Column
「□いアタマを○くする」作戦で工業教育改革に喝!【電気教育、言いたい放題8】
電気科教員の「はてしないグチ」
2024.07.11
第8言「ジョーカーは出すタイミングが命!」
工業教育改革で心配ごとは、電験三種認定の堅持と3年間の教育課程の内容であったが、何とかクリアした。しかし、さらに行政からは「課題研究の担当者に数学、理科の教員も担当させなさい」との指導が入った。
近隣の進学専門校が探求活動時に教員の専門科目に関係なく、いっせいに担当することとなったからだ。これにより、進学実績を急上昇したそうだ。ホントか!?
工業の課題研究も同様にすれば実績が上がるはず……。探求学習を先取りした、単純な発想が根底にあるのだろう。
校内の普通教科を担当する先生方は「工業高校の実習設備で、いろいろな探求学習が可能だろう」と、口にするのは簡単だ。そこで、言わせていただこう。
「もともとの設置目的は? 整備や管理は? 予算は? 安全対策は?」
まだまだある。
「生徒の思いつきで設備以上のことを要求した場合は?」
普通教科を担当する先生方は工業の教員免許を持っていない。工作機械や実習装置の取り扱いを理解しているはずがない。電気科は資格取得に力を注ぐことを理解しているのだろうか……。中央省庁、行政は工業教育にリスペクトをしているのか疑問に思うことが多々あるのだ。
年度当初に教頭先生から個人的に「どうしてもエネルギー教育をやってほしい。『電気科は電験三種の認定基準を金科玉条にして何も変わらないのか?』と言われてるんや」と泣きつかれ、めんどくさい申請書などを丸投げされた。毎日、電験三種の指導があるんだけどな……。
申請の目的として「いま、エネルギーや環境問題に取り組まなければ末代の恥と考えます。例えば、宮大工は1000年先を見通して神社、仏閣を建てます。その足元にも及びませんが、電気技術を生かして従来の発電、再エネなどを含め、総合的に地域と連携して研究し、生徒も学校も近隣も活性化したいと考えます」と、その場しのぎの計画書案、予算案を提出したら、一発で認定となった。モノは言いようである。
それが、だ……。
後日、教頭先生が「ウチの学校では、こんなことをやっています」と行政に嬉々として報告した。そうしたら「申請書をみせてほしい」とのこと。それで提出したら、どうなったと思う? 行政は「フンッ」と鼻で笑ったようなのだ。
そっちで申請書を書いて、予算も獲得してくれたらいいものを! 近隣の工業高校では10年連続で申請しても通らなかったのに、なんて失礼な! もう倍返しや!!

=======

### [課題の説明]
本文の「近隣の進学専門校が探求活動時」から「の指導があるんだけどな……。」までを、その両方の語句も含めて一字も変えずに書き写すこと。 この後の記録は、本文とは別の資料である。

### [提供データ]
=======

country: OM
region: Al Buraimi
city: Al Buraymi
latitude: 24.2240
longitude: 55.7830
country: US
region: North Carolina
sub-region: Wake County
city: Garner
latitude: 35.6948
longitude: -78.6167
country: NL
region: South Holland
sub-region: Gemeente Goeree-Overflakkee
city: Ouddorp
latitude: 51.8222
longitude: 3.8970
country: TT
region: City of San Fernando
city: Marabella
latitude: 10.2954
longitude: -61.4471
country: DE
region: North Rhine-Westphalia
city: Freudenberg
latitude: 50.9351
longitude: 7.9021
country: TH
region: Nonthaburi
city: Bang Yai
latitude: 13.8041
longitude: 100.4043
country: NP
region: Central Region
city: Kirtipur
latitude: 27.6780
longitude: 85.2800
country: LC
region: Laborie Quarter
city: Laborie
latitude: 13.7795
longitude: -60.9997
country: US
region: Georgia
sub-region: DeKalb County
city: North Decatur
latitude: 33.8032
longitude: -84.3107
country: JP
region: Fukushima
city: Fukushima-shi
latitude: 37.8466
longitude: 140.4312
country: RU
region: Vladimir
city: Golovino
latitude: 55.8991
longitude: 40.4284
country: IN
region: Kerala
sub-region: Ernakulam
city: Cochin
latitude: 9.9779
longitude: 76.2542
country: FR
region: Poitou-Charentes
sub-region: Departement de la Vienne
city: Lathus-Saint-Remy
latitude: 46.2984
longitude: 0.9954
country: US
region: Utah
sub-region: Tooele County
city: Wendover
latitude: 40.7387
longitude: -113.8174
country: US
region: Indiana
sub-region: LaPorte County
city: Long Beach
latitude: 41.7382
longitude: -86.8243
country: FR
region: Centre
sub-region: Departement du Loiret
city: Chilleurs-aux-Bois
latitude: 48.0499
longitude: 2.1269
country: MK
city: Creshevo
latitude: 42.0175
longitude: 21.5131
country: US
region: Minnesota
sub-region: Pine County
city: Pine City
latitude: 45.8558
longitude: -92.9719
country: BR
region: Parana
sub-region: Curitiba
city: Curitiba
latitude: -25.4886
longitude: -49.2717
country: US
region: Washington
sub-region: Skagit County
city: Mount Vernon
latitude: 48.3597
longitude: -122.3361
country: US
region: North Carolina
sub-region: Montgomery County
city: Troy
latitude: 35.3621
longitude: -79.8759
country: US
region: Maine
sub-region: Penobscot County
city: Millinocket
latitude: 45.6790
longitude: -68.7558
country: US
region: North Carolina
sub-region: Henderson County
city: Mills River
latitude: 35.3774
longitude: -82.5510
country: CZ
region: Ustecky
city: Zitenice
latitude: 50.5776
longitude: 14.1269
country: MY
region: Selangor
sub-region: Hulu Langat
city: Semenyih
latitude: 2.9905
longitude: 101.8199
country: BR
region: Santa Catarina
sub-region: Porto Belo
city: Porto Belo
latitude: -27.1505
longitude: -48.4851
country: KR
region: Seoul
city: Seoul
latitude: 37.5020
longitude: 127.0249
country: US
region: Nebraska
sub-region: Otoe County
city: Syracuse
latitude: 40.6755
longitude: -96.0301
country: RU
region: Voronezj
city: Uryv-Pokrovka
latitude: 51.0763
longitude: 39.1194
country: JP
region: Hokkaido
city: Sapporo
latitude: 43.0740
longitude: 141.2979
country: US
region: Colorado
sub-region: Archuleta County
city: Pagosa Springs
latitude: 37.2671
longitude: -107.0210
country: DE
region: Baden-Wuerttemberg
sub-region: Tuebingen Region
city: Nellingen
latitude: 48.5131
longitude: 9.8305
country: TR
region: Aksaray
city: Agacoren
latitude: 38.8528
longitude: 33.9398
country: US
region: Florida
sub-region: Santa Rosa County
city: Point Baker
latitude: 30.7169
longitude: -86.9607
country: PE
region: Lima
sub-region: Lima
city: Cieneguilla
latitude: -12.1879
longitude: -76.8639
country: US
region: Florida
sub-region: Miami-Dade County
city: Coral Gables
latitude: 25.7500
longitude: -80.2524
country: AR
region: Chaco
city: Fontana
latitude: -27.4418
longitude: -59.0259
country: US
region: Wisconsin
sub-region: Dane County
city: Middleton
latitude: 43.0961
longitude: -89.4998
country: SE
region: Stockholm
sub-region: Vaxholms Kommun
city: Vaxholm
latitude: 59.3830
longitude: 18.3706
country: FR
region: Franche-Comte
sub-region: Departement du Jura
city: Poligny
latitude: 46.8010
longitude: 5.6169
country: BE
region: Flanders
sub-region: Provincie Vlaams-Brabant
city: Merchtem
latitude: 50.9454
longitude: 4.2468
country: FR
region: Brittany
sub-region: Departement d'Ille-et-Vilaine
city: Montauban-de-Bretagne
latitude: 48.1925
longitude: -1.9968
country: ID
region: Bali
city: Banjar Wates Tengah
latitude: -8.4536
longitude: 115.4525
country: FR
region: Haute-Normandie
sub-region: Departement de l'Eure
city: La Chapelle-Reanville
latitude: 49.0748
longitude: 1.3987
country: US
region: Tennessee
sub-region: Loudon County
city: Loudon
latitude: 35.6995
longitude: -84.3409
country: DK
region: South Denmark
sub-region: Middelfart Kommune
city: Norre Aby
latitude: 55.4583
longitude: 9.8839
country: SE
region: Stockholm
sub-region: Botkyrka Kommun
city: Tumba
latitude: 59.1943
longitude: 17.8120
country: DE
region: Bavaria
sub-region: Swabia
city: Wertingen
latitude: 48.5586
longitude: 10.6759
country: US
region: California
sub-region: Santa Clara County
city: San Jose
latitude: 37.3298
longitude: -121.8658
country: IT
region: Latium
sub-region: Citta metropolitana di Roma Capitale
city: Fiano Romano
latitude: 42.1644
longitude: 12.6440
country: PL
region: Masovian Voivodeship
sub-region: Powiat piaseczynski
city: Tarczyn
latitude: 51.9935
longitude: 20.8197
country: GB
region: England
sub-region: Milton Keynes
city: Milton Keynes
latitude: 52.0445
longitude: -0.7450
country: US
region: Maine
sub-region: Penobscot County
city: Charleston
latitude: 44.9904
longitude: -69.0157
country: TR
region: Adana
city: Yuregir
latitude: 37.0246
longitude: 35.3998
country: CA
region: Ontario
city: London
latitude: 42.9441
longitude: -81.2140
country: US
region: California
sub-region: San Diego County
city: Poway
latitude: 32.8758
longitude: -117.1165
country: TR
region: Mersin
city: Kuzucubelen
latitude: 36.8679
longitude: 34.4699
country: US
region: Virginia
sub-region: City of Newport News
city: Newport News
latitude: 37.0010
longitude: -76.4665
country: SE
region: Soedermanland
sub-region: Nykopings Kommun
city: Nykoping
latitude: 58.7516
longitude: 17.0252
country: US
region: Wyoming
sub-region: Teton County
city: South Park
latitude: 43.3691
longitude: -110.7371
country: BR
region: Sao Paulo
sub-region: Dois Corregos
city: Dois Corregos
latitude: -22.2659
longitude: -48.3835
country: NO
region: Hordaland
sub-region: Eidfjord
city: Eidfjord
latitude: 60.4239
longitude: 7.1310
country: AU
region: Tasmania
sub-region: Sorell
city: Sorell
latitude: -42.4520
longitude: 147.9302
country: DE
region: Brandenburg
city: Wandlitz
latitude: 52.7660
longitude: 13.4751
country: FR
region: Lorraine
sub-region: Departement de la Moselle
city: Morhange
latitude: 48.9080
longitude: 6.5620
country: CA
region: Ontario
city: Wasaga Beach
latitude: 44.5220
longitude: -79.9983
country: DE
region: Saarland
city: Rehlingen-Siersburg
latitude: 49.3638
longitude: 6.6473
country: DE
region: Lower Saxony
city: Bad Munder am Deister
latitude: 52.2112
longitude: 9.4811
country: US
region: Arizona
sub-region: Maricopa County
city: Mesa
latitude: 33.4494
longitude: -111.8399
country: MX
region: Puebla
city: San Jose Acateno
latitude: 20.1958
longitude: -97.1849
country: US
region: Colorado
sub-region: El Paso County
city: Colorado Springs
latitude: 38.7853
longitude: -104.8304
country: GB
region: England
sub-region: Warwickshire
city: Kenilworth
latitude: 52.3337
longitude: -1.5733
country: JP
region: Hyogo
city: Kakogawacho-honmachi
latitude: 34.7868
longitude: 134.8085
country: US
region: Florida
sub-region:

=======

### [完成した解答]
近隣の進学専門校が探求活動時に教員の専門科目に関係なく、いっせいに担当することとなったからだ。これにより、進学実績を急上昇したそうだ。ホントか!?
工業の課題研究も同様にすれば実績が上がるはず……。探求学習を先取りした、単純な発想が根底にあるのだろう。
校内の普通教科を担当する先生方は「工業高校の実習設備で、いろいろな探求学習が可能だろう」と、口にするのは簡単だ。そこで、言わせていただこう。
「もともとの設置目的は? 整備や管理は? 予算は? 安全対策は?」
まだまだある。
「生徒の思いつきで設備以上のことを要求した場合は?」
普通教科を担当する先生方は工業の教員免許を持っていない。工作機械や実習装置の取り扱いを理解しているはずがない。電気科は資格取得に力を注ぐことを理解しているのだろうか……。中央省庁、行政は工業教育にリスペクトをしているのか疑問に思うことが多々あるのだ。
年度当初に教頭先生から個人的に「どうしてもエネルギー教育をやってほしい。『電気科は電験三種の認定基準を金科玉条にして何も変わらないのか?』と言われてるんや」と泣きつかれ、めんどくさい申請書などを丸投げされた。毎日、電験三種の指導があるんだけどな……。